→ **Texte présenté**:

Aujourd’hui, à 58 ans, je viens d’être nommée Chef d’Établissement à Versailles.

Je viens de province, j’ai vécu toute ma jeunesse à Nantes.

J’ai passé les concours d’enseignement et j’ai été Professeur agrégé d’histoire géographie à Garges les Gonesse puis à Suresnes.

Je suis mariée et j’ai 3 enfants.

Comme je me suis toujours dis que je ne voulais pas vieillir en me disant « c’était mieux avant », j’ai décidé de me rechallenger lorsque les enfants étaient un peu plus grands, en changeant de métier.

Dans l’éducation nationale c’est compliqué, je voulais rester du côté « élèves », j’ai donc passé le concours de chef d’établissement et j’ai été reçue à 40 ans.

C’est souvent à cet âge-là que les femmes commencent une nouvelle carrière.

Aujourd’hui, tu as 58 ans, quel est le rapport que tu as avec le fait de prendre de l’âge ?

J’ai un rapport ambigu avec le fait de prendre de l’âge pour être tout à fait honnête.

J’adore mon travail, je vois plein de monde.

J’ai la chance de travailler avec la jeunesse 15/22 ans, je ne vois pas le temps passer avec cette jeunesse, leur impertinence leur mode de vie, de penser, je suis toujours entourée de jeunes.

Cependant, dans l’organisation, je sens que je suis vieille, je n’ai pas le même rapport à l’histoire, la mode,  à l’actualité culturelle.

C’est donc plutôt dans le regard des autres que je sens que je vieillis.

Et également, quand je me retourne en arrière, je me dis que j’ai vieilli alors que je me sens toujours en forme, je pourrais aller en boite nuit, j’ai beaucoup d’insouciance.

Physiquement, j’ai la chance d’avoir le même profil en prenant de l’âge, donc je ne me vois pas vieillir.

Mais quand je regarde des photos de moi à 20 je me dis « ah ouais » !

Là, je vois que j’ai 30 ans de plus.

Quand je me regarde aujourd’hui, je vois ma mère, je vieillis comme ma mère

Même si elle vieillit très bien physiquement, ça me donne des petites angoisses car quand elle avait mon âge, je jetais un regard différent sur les personnes de 50/60 ans

Un exemple il y avait un pot de départ d’une professeure que j’apprécie et en discutant avec elle, elle me dit « Madame Gobetti, surtout ne changez pas, gardez votre dynamisme, c’est rare pour une femme de votre âge ! ». Elle pensait me faire un complément alors que ça m’a un peu plombée.

C’est quoi finalement « une femme de mon âge » ?

Donc je m’entretiens beaucoup. Je suis très « dans le contrôle » je prends soin de moi.

Je ne cède pas au stress alimentaire mais je dois retrouver une routine sportive car j’ai arrêté et je suis un peu fatiguée.

De plus, pour moi être senior, c’est également aborder la question de la retraite et là, je ne sais pas du tout comment je devrais aborder cette transition.

Je ne me projette pas car ça m’angoisse.

→ **Données fournies**:
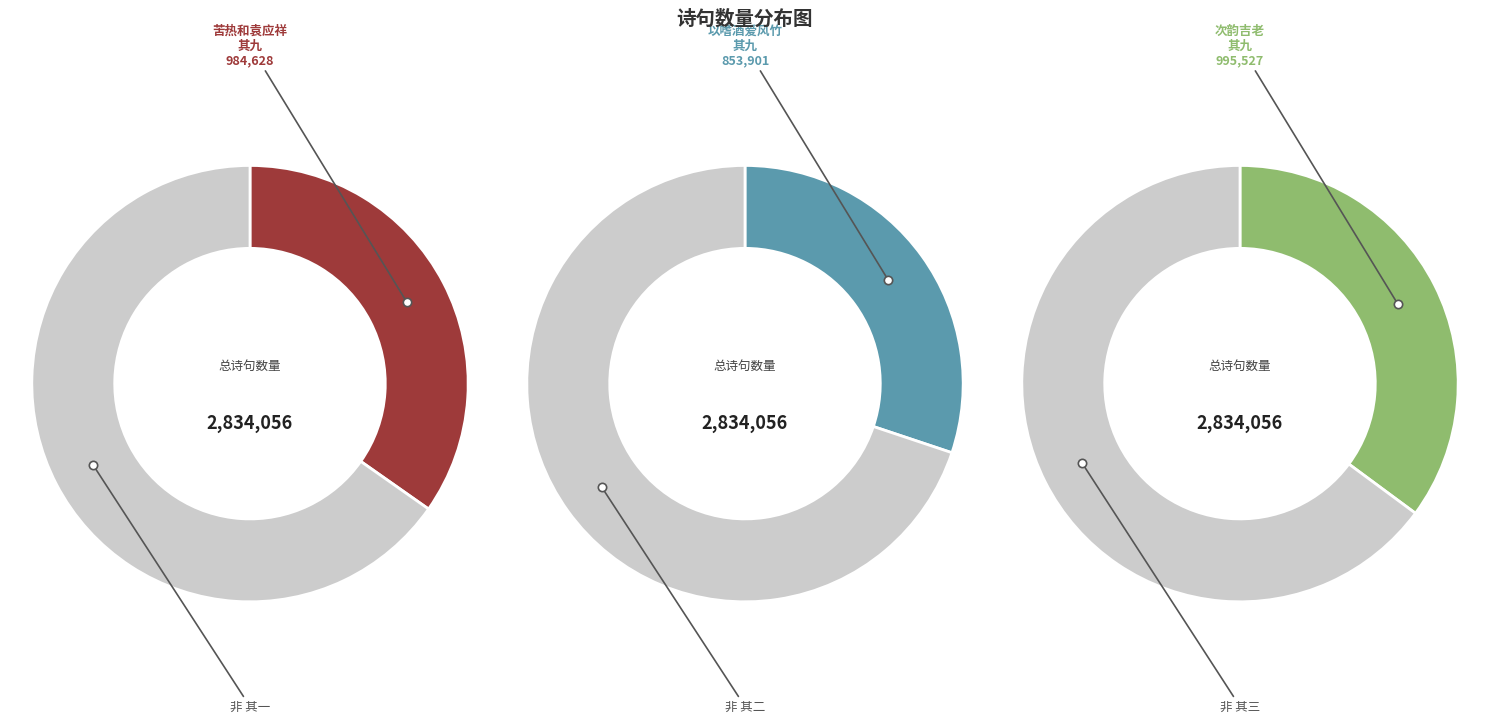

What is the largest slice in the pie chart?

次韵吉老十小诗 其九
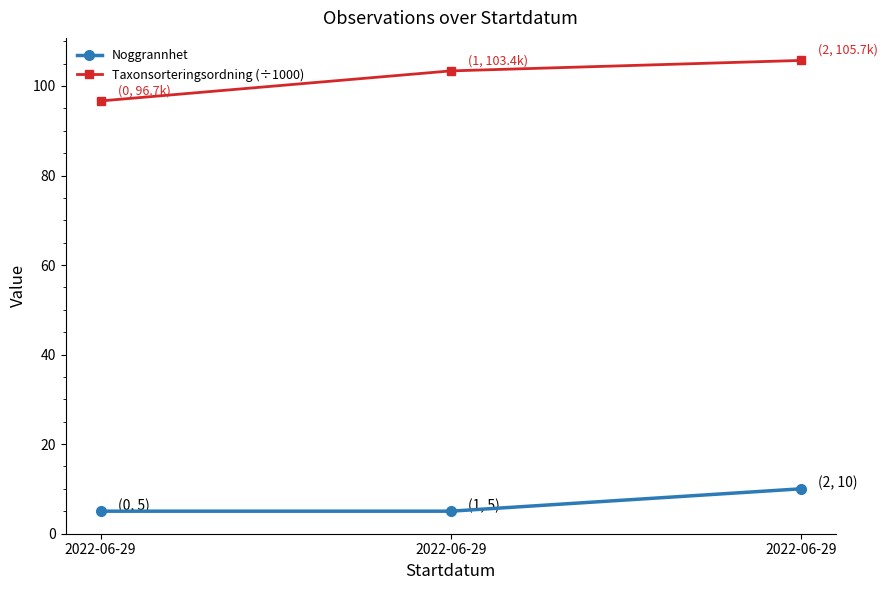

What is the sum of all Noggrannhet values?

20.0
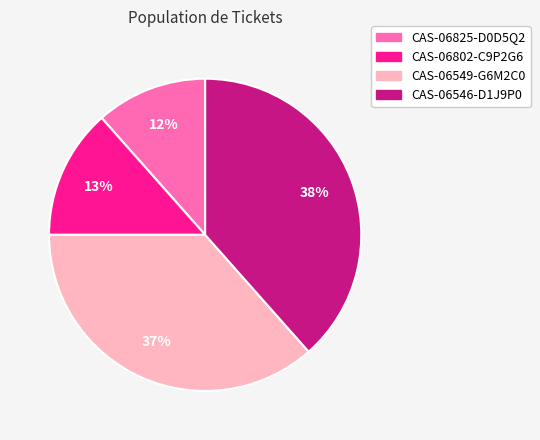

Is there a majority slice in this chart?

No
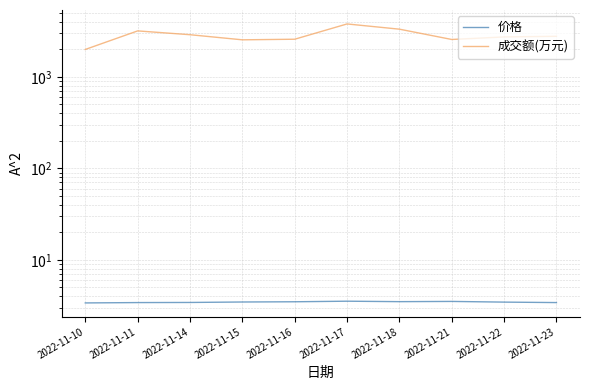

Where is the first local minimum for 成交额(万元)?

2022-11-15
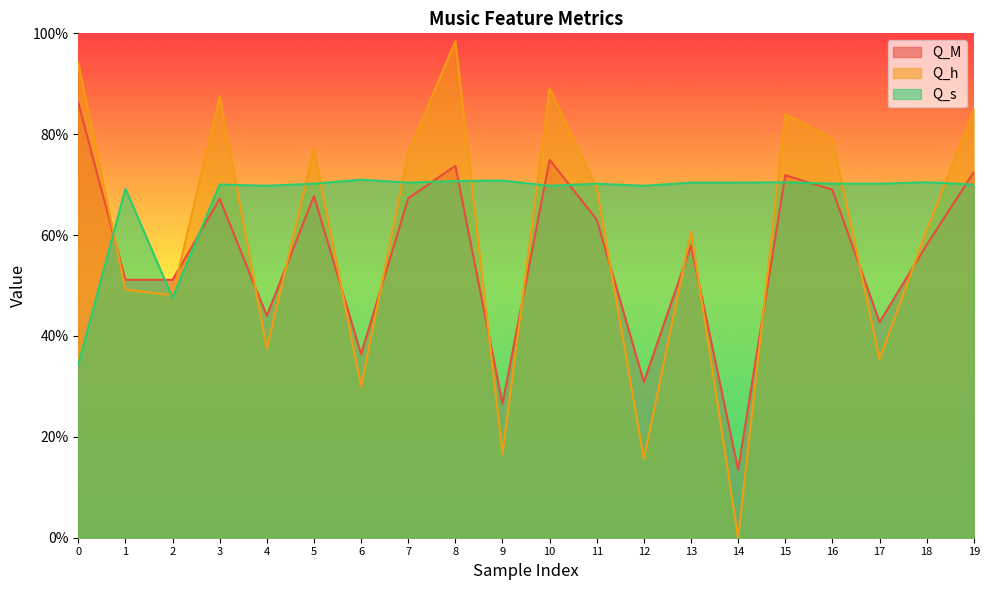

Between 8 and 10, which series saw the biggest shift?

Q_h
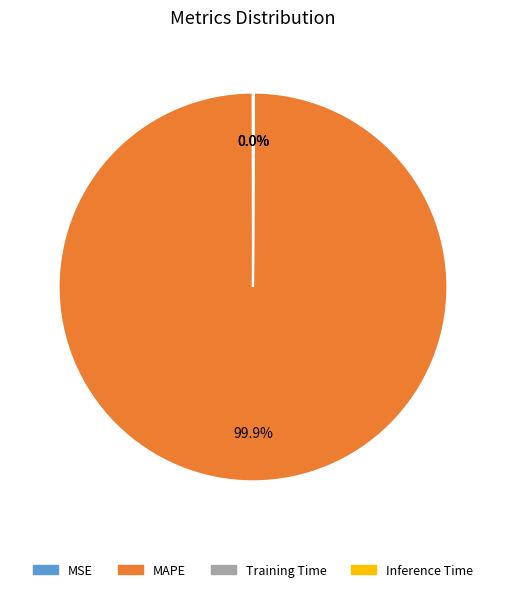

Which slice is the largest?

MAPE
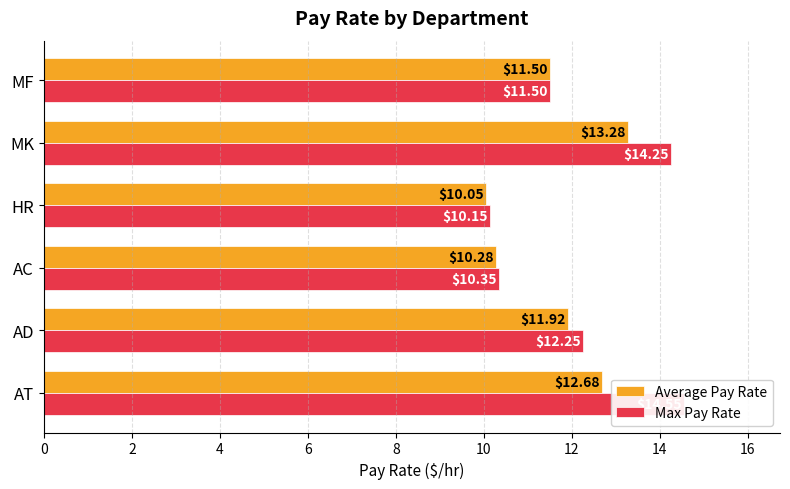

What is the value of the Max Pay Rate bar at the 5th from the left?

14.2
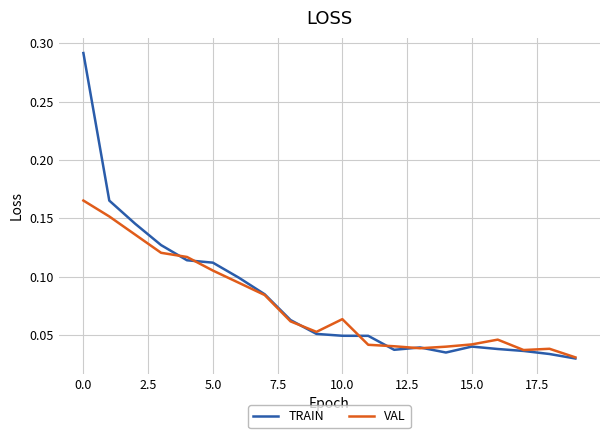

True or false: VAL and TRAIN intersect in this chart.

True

→ **Consigne**:
D'après le texte présenté, à quel âge la personne qui témoigne a-t-elle été reçue au concours de chef d'établissement ?

→ **Réponse à la consigne**:
À 40 ans.